# Movie Theater Revenue Optimization

Data Analytics & Predictive Modeling Project

In [None]:

import pandas as pd
import numpy as np
import matplotlib.pyplot as plt
import seaborn as sns
from sklearn.model_selection import train_test_split
from sklearn.tree import DecisionTreeClassifier
from sklearn.linear_model import LinearRegression
from sklearn.metrics import accuracy_score, confusion_matrix, mean_squared_error, r2_score

# Set random seed
np.random.seed(42)


In [None]:

# Load the dataset
df = pd.read_csv('../data/movie_theater_sales.csv')
df['Show_Date'] = pd.to_datetime(df['Show_Date'])
df.head()


## Data Overview

In [None]:

df.describe()


## Feature Engineering

In [None]:

revenue_median = df['Total_Revenue'].median()
df['High_Revenue'] = (df['Total_Revenue'] > revenue_median).astype(int)
df.head()


## Exploratory Data Analysis (EDA)

In [None]:

# Total Revenue by Show Time
plt.figure(figsize=(8,5))
sns.barplot(data=df, x='Show_Time', y='Total_Revenue', estimator=sum, ci=None, palette='coolwarm')
plt.title('Total Revenue by Show Time')
plt.xticks(rotation=45)
plt.tight_layout()
plt.show()


In [None]:

# Average Occupancy by City
plt.figure(figsize=(8,5))
sns.barplot(data=df, x='City', y='Occupancy_Rate', estimator=np.mean, ci=None, palette='muted')
plt.title('Average Occupancy Rate by City')
plt.xticks(rotation=45)
plt.tight_layout()
plt.show()


In [None]:

# Correlation Heatmap
plt.figure(figsize=(8,6))
sns.heatmap(df.corr(), annot=True, cmap='coolwarm', fmt=".2f")
plt.title('Correlation Heatmap')
plt.tight_layout()
plt.show()


## Classification Model - Decision Tree

In [None]:

feature_cols = ['Occupancy_Rate', 'Ticket_Price', 'Tickets_Sold', 'Concession_Sales']
X = df[feature_cols]
y = df['High_Revenue']

X_train, X_test, y_train, y_test = train_test_split(X, y, test_size=0.3, random_state=42)

dtree = DecisionTreeClassifier(max_depth=5, random_state=42)
dtree.fit(X_train, y_train)

y_pred = dtree.predict(X_test)
dtree_accuracy = accuracy_score(y_test, y_pred)

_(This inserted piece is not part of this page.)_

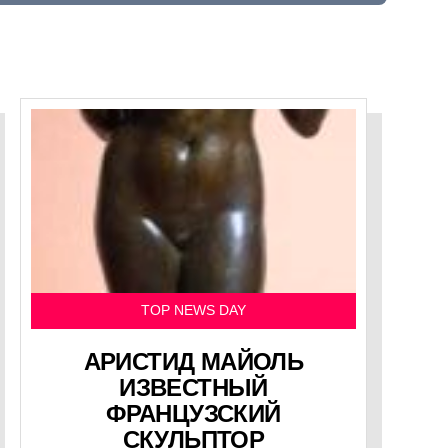
TOP NEWS DAY
АРИСТИД МАЙОЛЬ
ИЗВЕСТНЫЙ
ФРАНЦУЗСКИЙ
СКУЛЬПТОР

print(f"Decision Tree Classifier Accuracy: {dtree_accuracy:.2%}")


## Regression Model - Linear Regression

In [None]:

X_reg = df[feature_cols]
y_reg = df['Total_Revenue']

X_train_reg, X_test_reg, y_train_reg, y_test_reg = train_test_split(X_reg, y_reg, test_size=0.3, random_state=42)

regressor = LinearRegression()
regressor.fit(X_train_reg, y_train_reg)
y_pred_reg = regressor.predict(X_test_reg)

mse = mean_squared_error(y_test_reg, y_pred_reg)
rmse = np.sqrt(mse)
r2 = r2_score(y_test_reg, y_pred_reg)

print(f"Linear Regression RMSE: {rmse:.2f}")
print(f"Linear Regression R2 Score: {r2:.2f}")


In [None]:

# Actual vs Predicted Revenue
plt.figure(figsize=(7,5))
sns.scatterplot(x=y_test_reg, y=y_pred_reg, alpha=0.6)
plt.plot([y_test_reg.min(), y_test_reg.max()], [y_test_reg.min(), y_test_reg.max()], 'r--', lw=2)
plt.xlabel('Actual Revenue')
plt.ylabel('Predicted Revenue')
plt.title('Actual vs Predicted Revenue (Linear Regression)')
plt.tight_layout()
plt.show()


In [None]:

# Residuals distribution
residuals = y_test_reg - y_pred_reg
plt.figure(figsize=(7,5))
sns.histplot(residuals, kde=True, color='purple', bins=30)
plt.title('Distribution of Residuals (Prediction Errors)')
plt.xlabel('Error ($)')
plt.tight_layout()
plt.show()


## Final Business Recommendations


- Focus on **Evening Shows** and **IMAX screens** for maximizing revenue.
- Increase **concession sales** through promotions and upselling.
- Use **predictive models** to optimize scheduling and pricing strategies.
- Target underperforming cities for marketing efforts.